Die kommenden Kämpfe
Für eine zukünftige CO2 neutrale Welt (oder dekarbonisierte, oder low carbon oder net zero… wie auch immer) wird Landnutzung im jeden Fall im Zentrum der Strategien stehen. Wälder und zunehmend auch Landwirtschaft wird der CO2-Logik untergeordnet oder als große Chance dargestellt, CO2-Emissionen zu reduzieren. Mehr noch: Aufforstungen und Biotreibstoffe mit CO2-Speicherung verbunden schaffen die Möglichkeit, „negative Emissionen“ zu erzielen (Abkürzung BECCS). Allen, die in Paris das Ende des fossilen Zeitalters bejubelten, werden bald staunen was für vielfältige Möglichkeiten der CO2-Reduzierung angepriesen werden – alles unter einer sogar noch verschärften Drohkulisse: Wenn wir 1,5 Grad erreichen wollen, dann brauchen wir – und hier ist nun der Phantasie keine Grenzen gesetzt – Kernenergie, CCS, BECCS, negative Emissionen, Gentechnologe, großflächige Aufforstungen, „erneuerbare Energie“ aus Großstaudämmen und wer weiß, nicht auch vielleicht etwas Geoengineering. Alle Übel aus der Büchse der Pandora ziehen sich die Kleider der Klimaneutralität an.

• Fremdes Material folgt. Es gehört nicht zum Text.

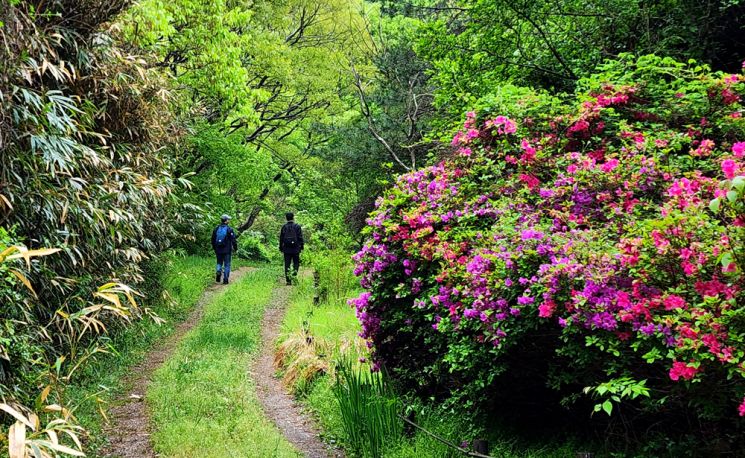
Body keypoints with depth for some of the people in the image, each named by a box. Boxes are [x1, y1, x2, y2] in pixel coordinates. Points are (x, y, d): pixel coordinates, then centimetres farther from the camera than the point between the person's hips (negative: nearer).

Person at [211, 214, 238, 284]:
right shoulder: (229, 229, -9)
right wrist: (235, 248, 1)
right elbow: (233, 240, -10)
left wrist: (214, 249, 23)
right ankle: (225, 279, 3)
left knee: (219, 263, 18)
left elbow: (213, 240, 13)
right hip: (227, 250, -3)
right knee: (227, 265, 4)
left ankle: (218, 271, -11)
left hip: (218, 250, 4)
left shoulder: (216, 229, 6)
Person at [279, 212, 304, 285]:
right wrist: (302, 246, 5)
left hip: (286, 249, 2)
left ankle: (288, 280, 2)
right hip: (295, 249, -1)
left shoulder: (284, 227, 3)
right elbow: (300, 238, -4)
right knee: (296, 263, 10)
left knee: (287, 265, 4)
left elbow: (281, 238, 6)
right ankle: (294, 274, -14)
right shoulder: (297, 226, -3)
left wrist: (281, 248, 14)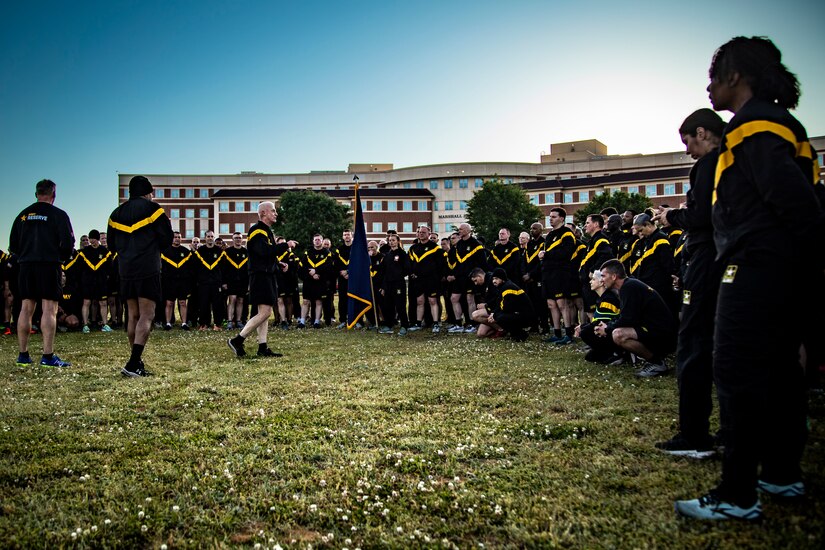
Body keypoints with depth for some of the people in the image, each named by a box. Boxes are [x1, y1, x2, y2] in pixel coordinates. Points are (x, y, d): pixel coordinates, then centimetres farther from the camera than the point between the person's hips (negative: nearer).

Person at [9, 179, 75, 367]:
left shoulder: (23, 215, 12)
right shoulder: (58, 214, -2)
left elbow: (13, 245, 12)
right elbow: (68, 242, -9)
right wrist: (61, 258, 7)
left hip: (25, 266, 5)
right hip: (49, 266, -5)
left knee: (26, 309, 8)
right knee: (49, 310, -6)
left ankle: (23, 355, 12)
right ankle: (48, 356, -11)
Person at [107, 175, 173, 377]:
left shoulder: (116, 213, 13)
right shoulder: (152, 209, -3)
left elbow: (112, 245, 15)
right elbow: (167, 239, -5)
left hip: (126, 271, 6)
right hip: (148, 271, -6)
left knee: (133, 316, 13)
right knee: (146, 316, -8)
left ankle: (136, 361, 19)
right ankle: (133, 364, -17)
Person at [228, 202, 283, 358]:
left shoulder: (267, 231, 20)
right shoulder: (257, 231, -12)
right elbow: (265, 251, -28)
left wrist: (278, 264, 12)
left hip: (268, 276, 10)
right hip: (260, 276, -10)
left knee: (264, 313, 8)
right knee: (265, 312, -14)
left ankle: (262, 348, 9)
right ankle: (237, 340, -8)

Paris enthält überhaupt kein Signal, keine Forderung oder Strategie dafür, fossile Energieträger im Boden zu lassen, es lässt vielmehr ganz bewusst offen, wie die angestrebte Balance zwischen Emissionen und Speicherung erreicht werden kann und soll. Dass sollen Wirtschaft und Politik richten – aber die sozialen Bezwungen müssen und werden sich hoffentlich einmischen.